Perverted judgment for the sake of gain, to wrong the innocent and to whitewash the vile: these were the characteristics of men in high places in Isaiah’s time; and God denounces their wickedness in the most severe and unmeasured terms. When the fountains of justice are corrupted and the very courts of law become market places for bribery, violence and oppression, then the very life of a nation is in peril.
III. The harvest.
Therefore the prophet can no longer keep back the vials of God’s wrath, and the most vivid metaphors are used to describe the coming judgment. It will be like the devouring fire as it sweeps over the prairie stubble. “Therefore, as the fire devours the stubble and the flame consumes the chaff, so their root shall be as rottenness and their blossom shall go up as dust: because they have cast away the law of the Lord of hosts and despised the Word of the Holy One of Israel.
It will be like the terrific earthquake as it rends the mountains. “Therefore is the anger of the Lord kindled against His people and He has stretched forth His hand against them, and has smitten them and the hills did tremble and their carcasses were torn in the midst of the streets. For all this His anger is not turned away but His hand is stretched out still.”
It will be like the invasion of a desolating army as it sweeps like a whirlwind over the plains. “And He will lift up an ensign to the nations from afar and will hiss unto them from the end of the earth and, behold, they shall come with speed swiftly; none shall weary nor stumble among them, none shall slumber nor sleep, neither shall the girdle of their loins be loosed nor the latchet of their shoes be broken: whose arrows are sharp, and all their bows bent, their horses’ hooves shall be counted like flint and their wheels like a whirlwind.” (Is. 5: 26-28).

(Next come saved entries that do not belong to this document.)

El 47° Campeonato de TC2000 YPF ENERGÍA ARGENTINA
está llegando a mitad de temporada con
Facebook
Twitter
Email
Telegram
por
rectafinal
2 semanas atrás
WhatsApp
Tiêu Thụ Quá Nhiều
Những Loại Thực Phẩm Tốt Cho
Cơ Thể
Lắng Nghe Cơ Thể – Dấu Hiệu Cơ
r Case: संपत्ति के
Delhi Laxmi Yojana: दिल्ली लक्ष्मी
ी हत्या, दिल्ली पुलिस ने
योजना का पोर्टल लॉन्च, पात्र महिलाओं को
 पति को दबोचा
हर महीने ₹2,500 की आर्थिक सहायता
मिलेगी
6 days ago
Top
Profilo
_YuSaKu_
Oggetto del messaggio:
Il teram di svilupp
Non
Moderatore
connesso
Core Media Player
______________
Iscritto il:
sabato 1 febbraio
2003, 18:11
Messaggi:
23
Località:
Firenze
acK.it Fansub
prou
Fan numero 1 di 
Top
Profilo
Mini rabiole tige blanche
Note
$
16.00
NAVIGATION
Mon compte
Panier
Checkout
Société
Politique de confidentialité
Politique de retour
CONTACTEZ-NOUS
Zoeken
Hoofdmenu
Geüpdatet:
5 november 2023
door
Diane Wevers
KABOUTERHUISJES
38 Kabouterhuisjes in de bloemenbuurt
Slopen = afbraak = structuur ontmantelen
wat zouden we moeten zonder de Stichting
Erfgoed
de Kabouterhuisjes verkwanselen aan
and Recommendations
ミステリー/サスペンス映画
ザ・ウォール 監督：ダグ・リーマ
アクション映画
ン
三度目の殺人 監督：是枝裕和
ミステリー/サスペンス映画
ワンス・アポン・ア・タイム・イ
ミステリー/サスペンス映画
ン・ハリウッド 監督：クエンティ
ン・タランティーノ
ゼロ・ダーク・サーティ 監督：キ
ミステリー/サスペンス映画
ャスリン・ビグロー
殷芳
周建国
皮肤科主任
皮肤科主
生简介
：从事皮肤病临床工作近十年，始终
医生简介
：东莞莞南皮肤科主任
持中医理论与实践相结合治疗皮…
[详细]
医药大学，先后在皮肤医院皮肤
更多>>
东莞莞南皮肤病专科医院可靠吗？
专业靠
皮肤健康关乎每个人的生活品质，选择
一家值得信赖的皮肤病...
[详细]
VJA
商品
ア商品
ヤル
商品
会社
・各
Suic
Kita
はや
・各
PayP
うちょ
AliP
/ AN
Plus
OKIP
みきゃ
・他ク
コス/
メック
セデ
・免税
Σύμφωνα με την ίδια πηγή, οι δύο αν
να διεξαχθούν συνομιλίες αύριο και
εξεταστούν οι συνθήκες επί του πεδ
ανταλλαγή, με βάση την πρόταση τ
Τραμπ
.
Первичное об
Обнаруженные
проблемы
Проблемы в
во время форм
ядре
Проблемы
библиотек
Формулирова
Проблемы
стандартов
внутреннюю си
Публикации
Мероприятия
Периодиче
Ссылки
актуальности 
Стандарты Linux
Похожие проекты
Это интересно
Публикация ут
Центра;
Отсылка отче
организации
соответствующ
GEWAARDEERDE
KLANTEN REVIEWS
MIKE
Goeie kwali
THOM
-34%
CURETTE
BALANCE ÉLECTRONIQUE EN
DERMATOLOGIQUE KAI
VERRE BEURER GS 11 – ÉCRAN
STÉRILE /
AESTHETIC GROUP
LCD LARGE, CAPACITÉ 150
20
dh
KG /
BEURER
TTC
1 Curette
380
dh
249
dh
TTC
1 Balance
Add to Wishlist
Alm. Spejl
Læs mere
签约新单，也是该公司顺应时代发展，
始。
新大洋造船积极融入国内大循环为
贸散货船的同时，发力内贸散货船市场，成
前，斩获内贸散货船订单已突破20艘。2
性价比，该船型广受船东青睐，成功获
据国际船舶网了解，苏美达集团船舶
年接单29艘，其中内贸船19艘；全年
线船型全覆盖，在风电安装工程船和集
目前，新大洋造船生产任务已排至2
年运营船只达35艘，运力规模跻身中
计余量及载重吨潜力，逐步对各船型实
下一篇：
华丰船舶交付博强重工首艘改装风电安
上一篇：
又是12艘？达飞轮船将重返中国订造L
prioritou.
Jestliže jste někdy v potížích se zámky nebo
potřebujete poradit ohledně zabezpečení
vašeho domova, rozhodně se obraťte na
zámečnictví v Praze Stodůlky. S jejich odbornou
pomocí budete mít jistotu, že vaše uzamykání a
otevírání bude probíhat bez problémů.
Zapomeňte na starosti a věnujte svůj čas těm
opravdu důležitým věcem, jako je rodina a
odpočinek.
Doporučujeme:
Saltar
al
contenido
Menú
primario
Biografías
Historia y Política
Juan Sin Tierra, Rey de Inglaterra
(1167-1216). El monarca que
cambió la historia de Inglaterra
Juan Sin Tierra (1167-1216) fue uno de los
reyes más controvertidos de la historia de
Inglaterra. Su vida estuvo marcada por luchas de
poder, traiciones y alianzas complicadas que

It will be like the roaring of a pack of lions as they leap upon their prey. “Their roaring shall be like a lion, they shall roar like young lions: yes, they shall roar and lay hold of the prey and shall carry it away safe and none shall deliver it.” (Is. 5: 29.)
It will be like the raging tide as it sweeps away the barriers and breaks over the land in desolation, “And in that day they shall roar against them like the roaring of the sea.” (Is. 5: 30.)
And it will be like a land over which the darkness of Egypt has fallen. The heavens are black with anger and sorrow and terror hangs like a pall of impenetrable gloom, “And if one look into the land, behold, darkness and sorrow, and the light is darkened in the heavens thereof.” (Is. 5: 30).
All this came to Judah in a little while. All this has been coming from age to age to nations and races that have brought upon themselves these woes by the corresponding sins and crimes.
All this came upon Assyria and Babylon in their turn when they at length were down under the storm of judgment. All this came to Jerusalem when she perished under the cruel talons of the Roman eagle, and all this is coming to the civilized nations of today when their sin shall have grown ripe for the winepress of the wrath of God. And just as certainly will it come into the life of the individual, for “they that sow the wind shall reap the whirlwind,” and even in the present age to a great extent it is literally true. “Indignation and wrath, tribulation and anguish upon every soul of man that does evil, of the Jew first, and also of the Gentile.”
The evil grapes must find their place in the winepress of the wrath of God. “Be not deceived, God is not mocked, for whatsoever a man sows that shall he also reap; for he that sows to the flesh shall of the flesh reap corruption, but he that sows to the Spirit shall of the Spirit reap life everlasting.”